ACTIVITY:
Identify every line below that contains the string "value" and copy each of those lines in full. Case counts.

(Dataset entries)
::::

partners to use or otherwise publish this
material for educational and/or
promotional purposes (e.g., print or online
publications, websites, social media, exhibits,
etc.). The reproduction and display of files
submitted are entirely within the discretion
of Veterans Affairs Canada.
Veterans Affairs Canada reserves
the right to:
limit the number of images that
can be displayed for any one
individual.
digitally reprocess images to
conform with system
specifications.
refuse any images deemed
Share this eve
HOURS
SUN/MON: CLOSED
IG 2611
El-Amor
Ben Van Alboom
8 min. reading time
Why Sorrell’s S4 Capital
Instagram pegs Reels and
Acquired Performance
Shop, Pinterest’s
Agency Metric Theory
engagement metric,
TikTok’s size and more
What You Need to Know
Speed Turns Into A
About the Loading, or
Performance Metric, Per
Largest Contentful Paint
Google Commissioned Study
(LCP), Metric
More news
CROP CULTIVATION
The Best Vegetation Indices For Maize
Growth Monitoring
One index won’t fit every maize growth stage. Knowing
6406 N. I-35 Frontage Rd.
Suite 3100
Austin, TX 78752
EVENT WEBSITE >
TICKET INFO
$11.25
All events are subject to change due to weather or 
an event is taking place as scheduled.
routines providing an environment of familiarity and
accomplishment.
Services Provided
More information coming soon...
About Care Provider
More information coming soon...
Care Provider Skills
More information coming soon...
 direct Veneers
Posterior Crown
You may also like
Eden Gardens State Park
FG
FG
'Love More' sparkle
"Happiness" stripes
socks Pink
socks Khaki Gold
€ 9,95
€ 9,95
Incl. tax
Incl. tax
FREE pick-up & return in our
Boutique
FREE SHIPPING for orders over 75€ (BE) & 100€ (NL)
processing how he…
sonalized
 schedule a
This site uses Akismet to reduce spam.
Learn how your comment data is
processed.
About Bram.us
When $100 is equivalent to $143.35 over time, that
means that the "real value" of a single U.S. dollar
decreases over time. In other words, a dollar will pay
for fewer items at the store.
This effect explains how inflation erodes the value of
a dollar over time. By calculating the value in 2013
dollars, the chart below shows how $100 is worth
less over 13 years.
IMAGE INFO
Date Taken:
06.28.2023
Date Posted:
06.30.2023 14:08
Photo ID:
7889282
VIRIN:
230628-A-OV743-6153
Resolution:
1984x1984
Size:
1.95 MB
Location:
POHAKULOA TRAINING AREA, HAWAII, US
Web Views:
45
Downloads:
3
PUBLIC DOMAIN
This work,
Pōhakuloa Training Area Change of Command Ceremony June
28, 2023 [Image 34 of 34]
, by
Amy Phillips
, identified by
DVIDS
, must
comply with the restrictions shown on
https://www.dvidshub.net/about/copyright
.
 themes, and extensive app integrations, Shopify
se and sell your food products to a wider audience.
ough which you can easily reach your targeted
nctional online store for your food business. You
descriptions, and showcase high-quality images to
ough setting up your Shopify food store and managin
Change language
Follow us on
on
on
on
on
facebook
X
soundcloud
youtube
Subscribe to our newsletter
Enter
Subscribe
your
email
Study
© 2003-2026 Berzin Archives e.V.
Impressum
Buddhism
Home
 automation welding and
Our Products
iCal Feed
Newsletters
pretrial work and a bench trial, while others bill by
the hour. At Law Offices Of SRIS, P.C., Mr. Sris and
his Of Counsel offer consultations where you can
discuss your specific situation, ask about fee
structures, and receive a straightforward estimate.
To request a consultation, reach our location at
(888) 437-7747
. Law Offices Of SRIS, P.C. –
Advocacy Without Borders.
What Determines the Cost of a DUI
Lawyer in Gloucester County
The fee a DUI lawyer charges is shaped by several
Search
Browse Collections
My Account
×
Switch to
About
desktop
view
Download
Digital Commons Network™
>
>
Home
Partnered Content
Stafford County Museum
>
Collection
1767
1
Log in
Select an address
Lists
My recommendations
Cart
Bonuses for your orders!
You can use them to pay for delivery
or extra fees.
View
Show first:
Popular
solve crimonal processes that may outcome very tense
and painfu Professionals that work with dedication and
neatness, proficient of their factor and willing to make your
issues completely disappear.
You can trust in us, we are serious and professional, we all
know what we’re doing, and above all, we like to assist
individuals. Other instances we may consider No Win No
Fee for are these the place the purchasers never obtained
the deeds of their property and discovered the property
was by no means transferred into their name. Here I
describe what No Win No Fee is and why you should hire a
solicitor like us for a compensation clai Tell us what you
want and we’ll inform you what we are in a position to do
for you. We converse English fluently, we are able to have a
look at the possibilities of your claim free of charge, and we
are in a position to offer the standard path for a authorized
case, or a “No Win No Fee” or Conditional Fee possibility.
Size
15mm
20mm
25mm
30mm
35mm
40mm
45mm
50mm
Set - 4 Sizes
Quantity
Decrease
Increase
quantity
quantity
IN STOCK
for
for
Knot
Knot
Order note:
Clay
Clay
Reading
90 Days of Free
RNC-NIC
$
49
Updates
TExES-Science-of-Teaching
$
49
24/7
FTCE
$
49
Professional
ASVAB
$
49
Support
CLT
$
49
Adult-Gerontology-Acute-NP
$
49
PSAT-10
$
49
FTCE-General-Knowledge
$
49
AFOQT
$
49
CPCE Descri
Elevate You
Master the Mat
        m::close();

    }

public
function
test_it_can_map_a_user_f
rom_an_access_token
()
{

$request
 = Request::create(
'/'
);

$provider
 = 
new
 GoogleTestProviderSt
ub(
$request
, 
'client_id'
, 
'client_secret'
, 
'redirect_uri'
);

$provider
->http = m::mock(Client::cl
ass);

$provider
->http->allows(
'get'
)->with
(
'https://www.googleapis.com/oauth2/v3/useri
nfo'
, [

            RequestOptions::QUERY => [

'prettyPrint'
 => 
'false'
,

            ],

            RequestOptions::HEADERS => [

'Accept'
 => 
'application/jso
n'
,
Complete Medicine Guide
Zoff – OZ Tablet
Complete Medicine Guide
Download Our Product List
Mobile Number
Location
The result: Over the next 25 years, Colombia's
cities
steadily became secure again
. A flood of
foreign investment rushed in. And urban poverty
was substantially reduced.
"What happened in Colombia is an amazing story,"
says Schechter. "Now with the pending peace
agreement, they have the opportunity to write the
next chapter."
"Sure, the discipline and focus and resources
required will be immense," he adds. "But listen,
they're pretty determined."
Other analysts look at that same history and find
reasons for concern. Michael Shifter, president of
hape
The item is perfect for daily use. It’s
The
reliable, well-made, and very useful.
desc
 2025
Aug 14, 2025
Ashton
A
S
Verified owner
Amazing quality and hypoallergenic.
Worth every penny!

::::

TASK OUTPUT:
means that the "real value" of a single U.S. dollar
This effect explains how inflation erodes the value of
a dollar over time. By calculating the value in 2013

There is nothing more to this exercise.